In fact, once you go below the surface of seawater or lake water, any type of water, as long as you're solving beneath that, but above the land, that area there is for all intents and purposes a a simple source free medium. It has a permitivity, permeability, has a conductivity also um that is relatively constant. Some of those things can depend on the material properties which in turn depend on things like temperature and pressure. So you might get slight grad uh gradations gradations but uh you you don't there are a lot of problems where that doesn't really matter. It's such a slight change you don't care.
There are some that it is important. So what does a problem like this type of stuff look like? Well, what we will do is take our phaser form of Maxwell's equations when we come back next time and we will synthesize the wave equation which tells you how energy travels around in space and then we'll be able to say what is the basic form of a wave traveling that what does it look like which direction is it traveling in how big is it I'll give you an example problem and that's the only thing I could possibly ask her about this on the desk something simple like what does a wave look like in this medium? Okay, everything good? Excellent. Let's go ahead and continue our lecture from Tuesday. We've got to finish off our discussion of the wave equation. And this is how we this is the point at which we left off.

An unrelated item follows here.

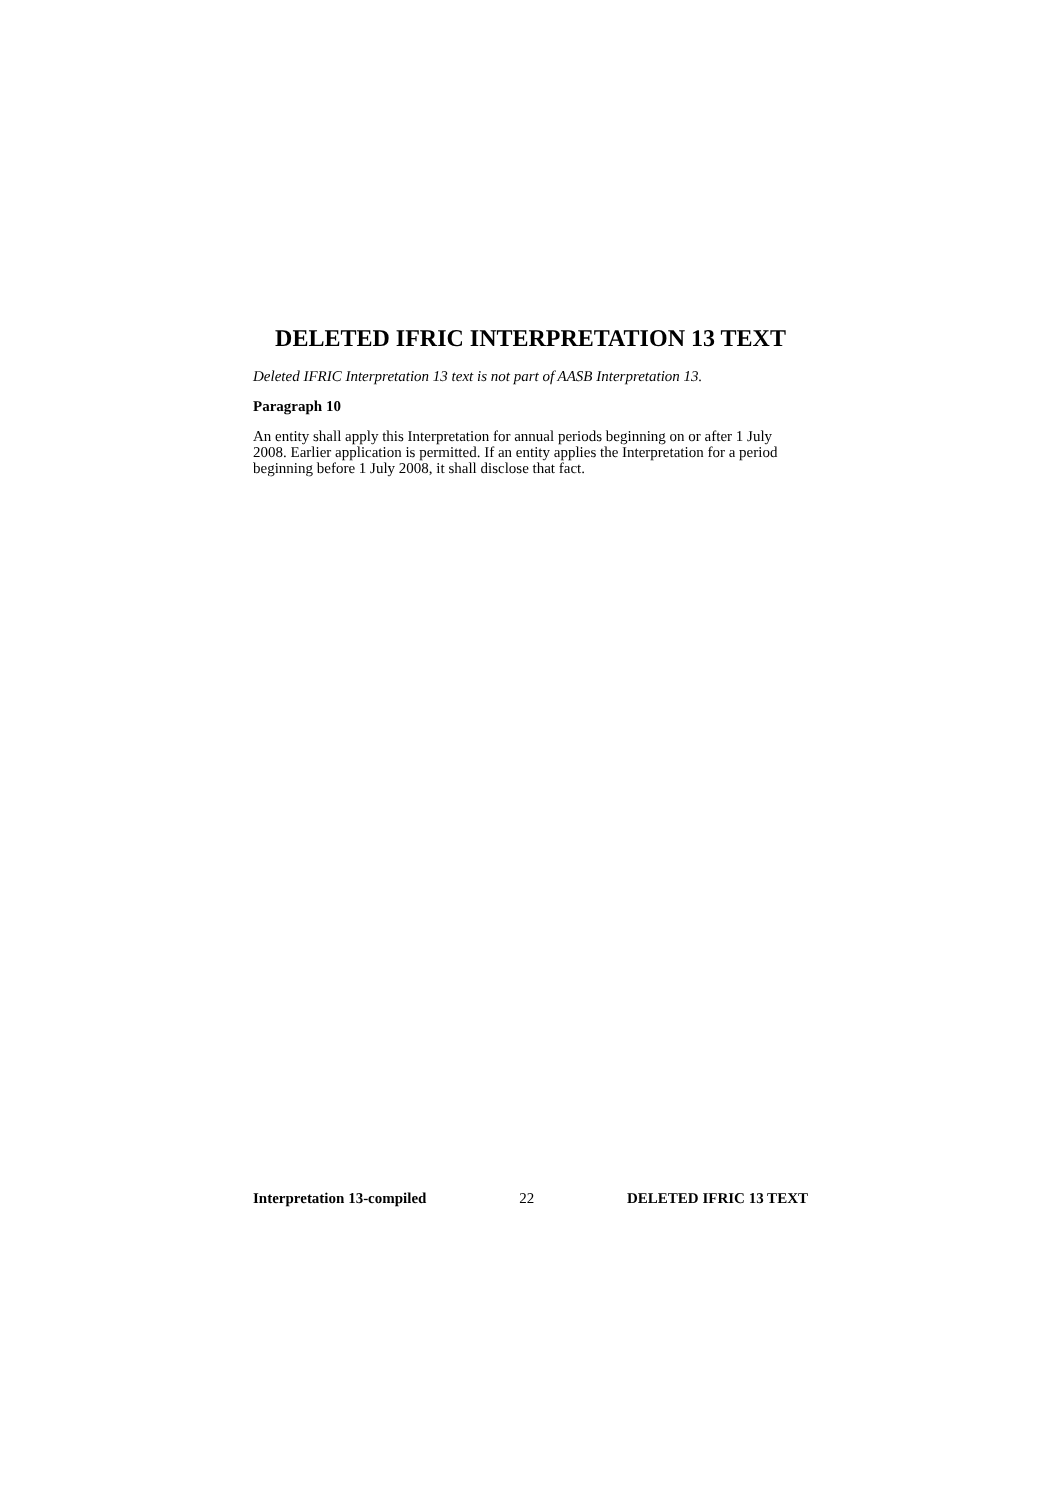DELETED IFRIC INTERPRETATION 13 TEXT
Deleted IFRIC Interpretation 13 text is not part of AASB Interpretation 13.
Paragraph 10
An entity shall apply this Interpretation for annual periods beginning on or after 1 July 2008. Earlier application is permitted. If an entity applies the Interpretation for a period beginning before 1 July 2008, it shall disclose that fact.
Interpretation 13-compiled 22 DELETED IFRIC 13 TEXT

We had put Maxwell's equations on the board. And then I showed you a really nice simplification of Maxwell's equations that you can use when you are dealing with time harmonic sinosoids, waves traveling around and in simple source free media. And let me go ahead and put those back on the board so you see what we were talking about with the end goal today. We're going to show how all that stuff that we've been learning about during the course of the last several months, uh, electrostatics, magnetoatics, Faraday's law, how those can all be combined to get energy and information transmission in nothing, which is the cool part. So we had Maxwell's equations in a simple source free media.
And this of course is phaser form. And let me go ahead and recount what they all were. The curl of h phaser vector is equal to j 2 pi f epsilon electric field phaser. or this is this is Maxwell's fudge factor right when you say J 2 pi F in the phaser domain that's differentiation in the time domain so it's the derivative of the the electric field and we know that a sinosoidal electric field will have a swirling magnetic field around it the same frequency um whose amplitude will be proportional to frequency and the amplitude of the original E field was oscillating there. Then we have the equivalent of Faraday's law which said that E fields circulate around changing magnetic fields and this was minus J 2 pi F mu H vector and we said that if there are no sources no currents no charges no nothing then the sourciness or the divergence that is of H and E vector phaser in the simple le the simple source free medium is equal to zero.

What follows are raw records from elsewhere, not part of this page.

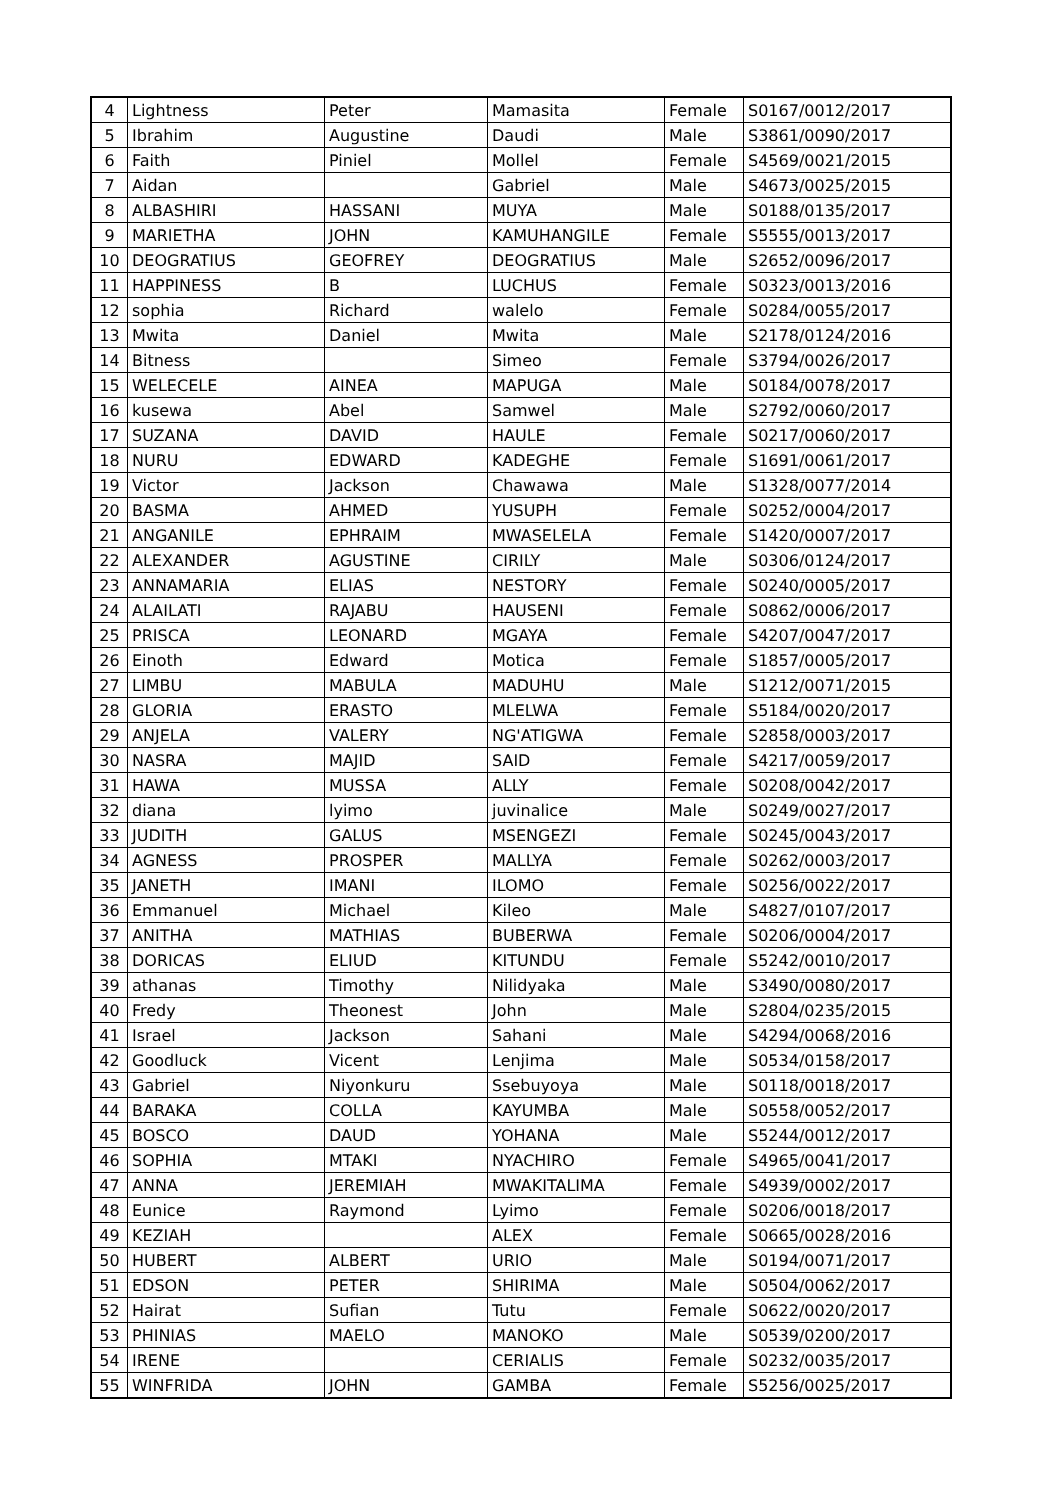| 4 | Lightness | Peter | Mamasita | Female | S0167/0012/2017 |
| 5 | Ibrahim | Augustine | Daudi | Male | S3861/0090/2017 |
| 6 | Faith | Piniel | Mollel | Female | S4569/0021/2015 |
| 7 | Aidan | | Gabriel | Male | S4673/0025/2015 |
| 8 | ALBASHIRI | HASSANI | MUYA | Male | S0188/0135/2017 |
| 9 | MARIETHA | JOHN | KAMUHANGILE | Female | S5555/0013/2017 |
| 10 | DEOGRATIUS | GEOFREY | DEOGRATIUS | Male | S2652/0096/2017 |
| 11 | HAPPINESS | B | LUCHUS | Female | S0323/0013/2016 |
| 12 | sophia | Richard | walelo | Female | S0284/0055/2017 |
| 13 | Mwita | Daniel | Mwita | Male | S2178/0124/2016 |
| 14 | Bitness | | Simeo | Female | S3794/0026/2017 |
| 15 | WELECELE | AINEA | MAPUGA | Male | S0184/0078/2017 |
| 16 | kusewa | Abel | Samwel | Male | S2792/0060/2017 |
| 17 | SUZANA | DAVID | HAULE | Female | S0217/0060/2017 |
| 18 | NURU | EDWARD | KADEGHE | Female | S1691/0061/2017 |
| 19 | Victor | Jackson | Chawawa | Male | S1328/0077/2014 |
| 20 | BASMA | AHMED | YUSUPH | Female | S0252/0004/2017 |
| 21 | ANGANILE | EPHRAIM | MWASELELA | Female | S1420/0007/2017 |
| 22 | ALEXANDER | AGUSTINE | CIRILY | Male | S0306/0124/2017 |
| 23 | ANNAMARIA | ELIAS | NESTORY | Female | S0240/0005/2017 |
| 24 | ALAILATI | RAJABU | HAUSENI | Female | S0862/0006/2017 |
| 25 | PRISCA | LEONARD | MGAYA | Female | S4207/0047/2017 |
| 26 | Einoth | Edward | Motica | Female | S1857/0005/2017 |
| 27 | LIMBU | MABULA | MADUHU | Male | S1212/0071/2015 |
| 28 | GLORIA | ERASTO | MLELWA | Female | S5184/0020/2017 |
| 29 | ANJELA | VALERY | NG'ATIGWA | Female | S2858/0003/2017 |
| 30 | NASRA | MAJID | SAID | Female | S4217/0059/2017 |
| 31 | HAWA | MUSSA | ALLY | Female | S0208/0042/2017 |
| 32 | diana | lyimo | juvinalice | Male | S0249/0027/2017 |
| 33 | JUDITH | GALUS | MSENGEZI | Female | S0245/0043/2017 |
| 34 | AGNESS | PROSPER | MALLYA | Female | S0262/0003/2017 |
| 35 | JANETH | IMANI | ILOMO | Female | S0256/0022/2017 |
| 36 | Emmanuel | Michael | Kileo | Male | S4827/0107/2017 |
| 37 | ANITHA | MATHIAS | BUBERWA | Female | S0206/0004/2017 |
| 38 | DORICAS | ELIUD | KITUNDU | Female | S5242/0010/2017 |
| 39 | athanas | Timothy | Nilidyaka | Male | S3490/0080/2017 |
| 40 | Fredy | Theonest | John | Male | S2804/0235/2015 |
| 41 | Israel | Jackson | Sahani | Male | S4294/0068/2016 |
| 42 | Goodluck | Vicent | Lenjima | Male | S0534/0158/2017 |
| 43 | Gabriel | Niyonkuru | Ssebuyoya | Male | S0118/0018/2017 |
| 44 | BARAKA | COLLA | KAYUMBA | Male | S0558/0052/2017 |
| 45 | BOSCO | DAUD | YOHANA | Male | S5244/0012/2017 |
| 46 | SOPHIA | MTAKI | NYACHIRO | Female | S4965/0041/2017 |
| 47 | ANNA | JEREMIAH | MWAKITALIMA | Female | S4939/0002/2017 |
| 48 | Eunice | Raymond | Lyimo | Female | S0206/0018/2017 |
| 49 | KEZIAH | | ALEX | Female | S0665/0028/2016 |
| 50 | HUBERT | ALBERT | URIO | Male | S0194/0071/2017 |
| 51 | EDSON | PETER | SHIRIMA | Male | S0504/0062/2017 |
| 52 | Hairat | Sufian | Tutu | Female | S0622/0020/2017 |
| 53 | PHINIAS | MAELO | MANOKO | Male | S0539/0200/2017 |
| 54 | IRENE | | CERIALIS | Female | S0232/0035/2017 |
| 55 | WINFRIDA | JOHN | GAMBA | Female | S5256/0025/2017 |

So these are simplifications to Maxwell's equations given the fact that you got a really simple medium with no sources and you're operating with time harmonic sinosoids. A very elegant little set of equations and we can see very readily where uh the wave might come from. L H field is proportional to the change in E field which is itself proportional to the change in H field which itself is caused by a a changing E field and so forth and so forth. That's the chain reaction that gives rise to waves. And so what I'm going to do now is kind of put all these equations together into something called the Helmholtz wave equation.
Very elegant little formula that shows how things propagate in space. and we'll we'll be able to close the loop with something that we saw at the very first week of class. Um, and it'll all make sense and you will be set up for prime success if you go in to take the follow on class to this which is 3065 electromagnetic applications. There you start off with kind of advanced sinosoidal transmission lines and you do some RF circuit design and then you get into wave propagation and antennas and sparameters and all this really cool stuff. It's very useful and increases your starting salary by about $5,000 if you go through that.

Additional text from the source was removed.